PARALLEL DATA LAB

// TRACE: Extended Overview

A parallel application’s execution time can be decomposed into I/O time, compute time, and synchronization time. During replay, the challenge is to accurately replay all three, yet realistically scale the replay rate with the speed of the storage system.  For example, the figure below illustrates a hypothetical parallel application with multiple phases (read+compute+write):

 


There are three commonly used replay modes that could be used to approximate the behavior of the above application: timing-accurate, as-fast-as-possible, and a hybrid mode that we call “think limited.” 

A timing accurate replay issues I/O at the same time that they are issued in the original trace (relative to the beginning of the trace) and therefore assumes that the arrival process (replay rate) of the I/O will not change across storage systems.  The figure below illustrates:

 

 

An as-fast-as-possible replay ignores the compute time and synchronization time entirely, and replays the I/O as fast as possible.  This mode of replay assumes that I/O is the only significant bottleneck in the system:

 

 

Finally, a think-limited replay (a hybrid of timing-accurate and as-fast-as-possible) assumes that the think time between each I/O (compute + synchronization) is fixed across storage systems. As such, it replays the I/O as-fast-as-possible, but also thinks for a fixed amount of time between I/Os.

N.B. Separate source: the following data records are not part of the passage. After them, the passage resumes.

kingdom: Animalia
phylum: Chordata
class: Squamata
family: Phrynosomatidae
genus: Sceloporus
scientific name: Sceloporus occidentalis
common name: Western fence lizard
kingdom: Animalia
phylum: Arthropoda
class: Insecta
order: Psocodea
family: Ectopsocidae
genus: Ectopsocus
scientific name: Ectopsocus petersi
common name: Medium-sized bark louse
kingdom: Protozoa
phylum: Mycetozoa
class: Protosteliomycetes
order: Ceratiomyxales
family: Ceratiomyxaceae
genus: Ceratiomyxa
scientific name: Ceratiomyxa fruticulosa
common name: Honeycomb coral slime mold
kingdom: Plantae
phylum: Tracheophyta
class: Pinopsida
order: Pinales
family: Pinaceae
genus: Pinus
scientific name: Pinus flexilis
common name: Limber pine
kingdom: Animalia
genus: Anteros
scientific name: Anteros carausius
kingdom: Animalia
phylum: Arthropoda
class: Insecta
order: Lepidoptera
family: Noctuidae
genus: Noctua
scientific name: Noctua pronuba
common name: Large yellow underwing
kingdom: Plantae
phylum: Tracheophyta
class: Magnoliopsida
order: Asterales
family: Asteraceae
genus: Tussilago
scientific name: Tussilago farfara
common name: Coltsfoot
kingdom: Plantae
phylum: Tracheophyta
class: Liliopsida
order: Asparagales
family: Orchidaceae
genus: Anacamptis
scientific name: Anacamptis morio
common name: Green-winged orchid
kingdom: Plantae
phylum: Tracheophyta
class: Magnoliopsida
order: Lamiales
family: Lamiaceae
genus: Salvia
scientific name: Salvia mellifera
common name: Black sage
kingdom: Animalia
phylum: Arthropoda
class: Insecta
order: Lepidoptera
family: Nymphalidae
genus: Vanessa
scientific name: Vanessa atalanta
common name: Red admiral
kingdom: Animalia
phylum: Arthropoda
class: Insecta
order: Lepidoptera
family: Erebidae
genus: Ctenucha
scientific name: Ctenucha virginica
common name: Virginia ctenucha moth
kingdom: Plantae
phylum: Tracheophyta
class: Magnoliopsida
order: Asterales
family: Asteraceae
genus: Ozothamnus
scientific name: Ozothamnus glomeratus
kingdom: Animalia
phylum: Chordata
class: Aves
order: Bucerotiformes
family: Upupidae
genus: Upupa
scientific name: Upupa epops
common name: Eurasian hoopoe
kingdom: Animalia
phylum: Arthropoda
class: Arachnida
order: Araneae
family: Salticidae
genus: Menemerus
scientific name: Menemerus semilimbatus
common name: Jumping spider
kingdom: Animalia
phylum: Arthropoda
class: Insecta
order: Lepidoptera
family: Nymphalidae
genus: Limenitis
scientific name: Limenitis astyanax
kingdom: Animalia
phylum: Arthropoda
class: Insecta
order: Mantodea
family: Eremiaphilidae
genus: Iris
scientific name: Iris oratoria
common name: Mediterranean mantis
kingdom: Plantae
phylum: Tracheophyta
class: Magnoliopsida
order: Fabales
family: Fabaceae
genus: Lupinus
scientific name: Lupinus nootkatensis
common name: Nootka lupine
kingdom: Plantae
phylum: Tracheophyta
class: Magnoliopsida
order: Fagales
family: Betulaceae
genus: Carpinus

Unfortunately, none of these approaches is realistic, particularly for applications whose synchronization time is influenced by the speed of the storage system. Ideally, one would want to know the data dependences among the compute nodes, and “replay” such dependences along with the computation and I/O. This is the motivation behind //TRACE.

//TRACE is both a tracing engine and a replayer, designed to not require semantic knowledge or instrumentation of the application or its synchronization mechanisms. The causality engine is designed as a library interposer and runs on all nodes in a parallel application. The application does not need to be modified, but must be dynamically linked to the causality engine. Any shared library call issued by the application can be intercepted in this manner.  The figure below illustrates:

 

 

The objectives of the causality engine are to intercept and trace the I/O calls, calculate the computation time between each I/O, and discover any causal relationships (data dependences) across the nodes. All of this information is stored in a per-node annotated I/O trace log. Then, a replayer (also distributed) can mimic the behavior of the traced application, by replaying the I/O, the computation, and the synchronization.

The causality engine discovers data dependencies by delaying the I/O from a given node.  For example, by delaying the READ operation of node 1 in our hypothetical parallel application, nodes 0 and 2 will block on the second barrier operation (waiting for node 1 to complete its read).  The causality engine can detect that nodes 0 and 2 are blocked, and therefore note their data dependency with node 1. The figure below illustrates:

 


Of course, to discover all of the data dependencies in this manner, the causality engine must run the application multiple times (once per node) and delay the I/O of each node.  However, good replay accuracies can be achieved without delaying every I/O or running the application once per node. Such “sampling” introduces a valuable trade-off between tracing time extraction and replay accuracy.